With various changes to Court processes as a result of the COVID19 pandemic, the use of common law offers of settlement in attempts to reduce costly and protracted litigation is more compelling now than ever.

Common law offers of settlement are under utilised in South Africa. These offers can be very advantageous for the plaintiff. It not only places pressure on your opponent to obtain instructions from his/her client but can set your opponent up for an adverse cost order. They have the effect of reducing costs associated with litigation and protracted trial hearings.

Common law offers of settlement are best suited for indefensible or uncontested litigation. In essence:

  1. Where a defendant has not briefed experts or secured lay witnesses to counter the plaintiff’s evidence. This is specifically relevant in instances of factual disputes and quantum assessments.
  2. In instances where the defendant refuses to make concessions to limit the issues in dispute between the parties. Specifically, those concessions that are linked to the common cause facts.
  3. Where a defendant has no defence to the allegations raised against it.

In order for an offer of settlement to be regarded as a common law offer of settlement, the requirements as set out in the locus classicus of Calderbank v Calderabnk [1975] 3 All ER 333 (EWCA) and confirmed in Van Reenen v Lewis and Another (2302/2014) [2019] ZAFSHC 55 must be met. The offer must specifically state that it is made without prejudice, except in relation to costs.

The wording is not prescriptive but when interpreting the offer, it must be clear that the costs are excluded from the without prejudice content. This is imperative as without prejudice content is not admissible as evidence in Court. By excluding costs from the without prejudice content, it allows the plaintiff to lead argument on appropriate cost scales as it will be regarded as admissible evidence.

A common law offer of settlement cannot be filed on the court file. The plaintiff’s legal counsel will be required to draw the presiding Judge’s attention to the common law offer of settlement and lead argument for an adverse cost order to be granted against the defendant in circumstances where:

  • the plaintiff has served such an offer on the defendant; and
  • the defendant failed or refused to respond to offer; and
  • the action accordingly proceeded to trial; and
  • the presiding Judge ordered an equivalent or higher award in favour of the plaintiff.

In considering whether an adverse cost order is appropriate, the Judge must consider the following, as set out in Calderbank and Van Reenen, supra:

  1. Did the defendant reasonably engaged in settlement with the plaintiff?;
  2. Was the plaintiff’s offer a fair and realistic discount of the case?;
  3. Did the defendant have a reasonable amount of time to consider the offer?;
  4. What was the difference between the tender contained in the common law offer and that which the Judge awarded?;
  5. The nature of the resources and proceedings of the litigation;
  6. Was the defendant’s conduct vexatious? Did it result in the plaintiff incurring unnecessary expenditure in proceeding to trial?

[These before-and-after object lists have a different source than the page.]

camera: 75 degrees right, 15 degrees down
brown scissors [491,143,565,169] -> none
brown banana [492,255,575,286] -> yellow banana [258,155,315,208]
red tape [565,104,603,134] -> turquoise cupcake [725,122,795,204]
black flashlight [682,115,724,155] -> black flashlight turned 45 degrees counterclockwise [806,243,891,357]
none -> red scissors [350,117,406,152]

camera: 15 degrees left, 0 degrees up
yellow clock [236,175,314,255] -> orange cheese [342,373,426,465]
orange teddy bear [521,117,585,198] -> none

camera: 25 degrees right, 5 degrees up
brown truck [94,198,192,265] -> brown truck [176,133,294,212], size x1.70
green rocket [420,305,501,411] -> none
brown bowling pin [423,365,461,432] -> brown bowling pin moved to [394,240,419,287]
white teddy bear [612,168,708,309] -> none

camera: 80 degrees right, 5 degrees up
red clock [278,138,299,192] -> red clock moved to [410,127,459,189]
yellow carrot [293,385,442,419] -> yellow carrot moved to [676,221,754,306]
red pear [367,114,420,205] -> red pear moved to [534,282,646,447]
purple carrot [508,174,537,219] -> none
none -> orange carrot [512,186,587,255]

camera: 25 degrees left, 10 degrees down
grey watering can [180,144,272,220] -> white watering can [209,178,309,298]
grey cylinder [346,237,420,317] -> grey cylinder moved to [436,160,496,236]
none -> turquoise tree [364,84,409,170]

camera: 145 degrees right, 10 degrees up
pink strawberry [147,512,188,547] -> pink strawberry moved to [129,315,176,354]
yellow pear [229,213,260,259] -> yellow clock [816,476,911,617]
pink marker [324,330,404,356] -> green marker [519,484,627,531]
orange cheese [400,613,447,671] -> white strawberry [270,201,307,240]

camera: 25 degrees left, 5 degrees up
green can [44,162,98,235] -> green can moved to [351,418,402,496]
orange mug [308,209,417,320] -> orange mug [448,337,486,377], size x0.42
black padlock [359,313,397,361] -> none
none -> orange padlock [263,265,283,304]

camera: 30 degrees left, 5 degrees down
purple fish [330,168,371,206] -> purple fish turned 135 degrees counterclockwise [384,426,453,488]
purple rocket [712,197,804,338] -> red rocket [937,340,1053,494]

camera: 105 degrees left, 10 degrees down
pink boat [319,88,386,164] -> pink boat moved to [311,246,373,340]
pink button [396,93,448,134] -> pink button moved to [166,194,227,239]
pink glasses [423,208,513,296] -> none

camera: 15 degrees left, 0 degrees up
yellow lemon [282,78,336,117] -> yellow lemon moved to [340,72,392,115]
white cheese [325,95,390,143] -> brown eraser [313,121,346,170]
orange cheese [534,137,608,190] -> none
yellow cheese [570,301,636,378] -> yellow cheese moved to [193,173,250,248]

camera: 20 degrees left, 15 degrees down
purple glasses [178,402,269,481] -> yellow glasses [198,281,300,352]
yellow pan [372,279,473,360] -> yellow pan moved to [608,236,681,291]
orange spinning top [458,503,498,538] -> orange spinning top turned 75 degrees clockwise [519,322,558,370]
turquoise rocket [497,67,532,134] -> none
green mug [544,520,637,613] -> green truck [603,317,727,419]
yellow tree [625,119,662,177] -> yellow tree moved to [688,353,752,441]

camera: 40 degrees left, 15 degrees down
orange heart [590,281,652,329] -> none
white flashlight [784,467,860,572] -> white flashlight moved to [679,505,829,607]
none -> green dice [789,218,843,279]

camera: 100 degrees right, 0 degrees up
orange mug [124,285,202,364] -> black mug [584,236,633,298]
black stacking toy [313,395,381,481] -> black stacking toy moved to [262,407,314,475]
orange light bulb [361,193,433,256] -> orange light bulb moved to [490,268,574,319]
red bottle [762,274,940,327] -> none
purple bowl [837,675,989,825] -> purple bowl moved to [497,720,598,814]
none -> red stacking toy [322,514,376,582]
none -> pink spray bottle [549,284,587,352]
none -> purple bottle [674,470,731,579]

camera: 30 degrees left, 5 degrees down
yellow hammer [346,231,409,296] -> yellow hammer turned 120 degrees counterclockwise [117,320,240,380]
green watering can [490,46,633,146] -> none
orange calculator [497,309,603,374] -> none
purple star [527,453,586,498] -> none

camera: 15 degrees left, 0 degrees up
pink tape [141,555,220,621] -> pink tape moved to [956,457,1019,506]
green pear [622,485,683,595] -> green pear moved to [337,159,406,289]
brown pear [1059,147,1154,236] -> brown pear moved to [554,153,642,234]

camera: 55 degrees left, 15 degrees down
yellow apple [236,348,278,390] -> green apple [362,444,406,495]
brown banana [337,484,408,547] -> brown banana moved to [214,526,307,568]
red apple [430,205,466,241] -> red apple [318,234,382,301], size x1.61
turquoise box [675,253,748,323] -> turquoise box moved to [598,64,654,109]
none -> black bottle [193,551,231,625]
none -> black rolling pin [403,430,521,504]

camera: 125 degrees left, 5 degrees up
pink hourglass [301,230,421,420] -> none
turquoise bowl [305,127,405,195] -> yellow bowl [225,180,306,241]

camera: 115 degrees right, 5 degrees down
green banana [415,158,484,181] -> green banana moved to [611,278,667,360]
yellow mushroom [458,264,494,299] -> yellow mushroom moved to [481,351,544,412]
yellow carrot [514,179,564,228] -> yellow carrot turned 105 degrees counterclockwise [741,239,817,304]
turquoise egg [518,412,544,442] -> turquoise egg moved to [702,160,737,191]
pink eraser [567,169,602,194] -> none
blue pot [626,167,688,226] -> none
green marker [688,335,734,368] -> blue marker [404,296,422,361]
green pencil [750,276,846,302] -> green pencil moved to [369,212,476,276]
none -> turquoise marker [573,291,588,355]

It is evident that common law offers of settlement can be used as an advantageous tool for the plaintiff and similarly can be detrimental to the defendant, should it fail to consider the offer.

Given the current circumstance, it would be beneficial for plaintiffs to utilise this litigious tool and place the defendant under pressure to reduce costs, protracted litigation and waiting times for court hearing dates.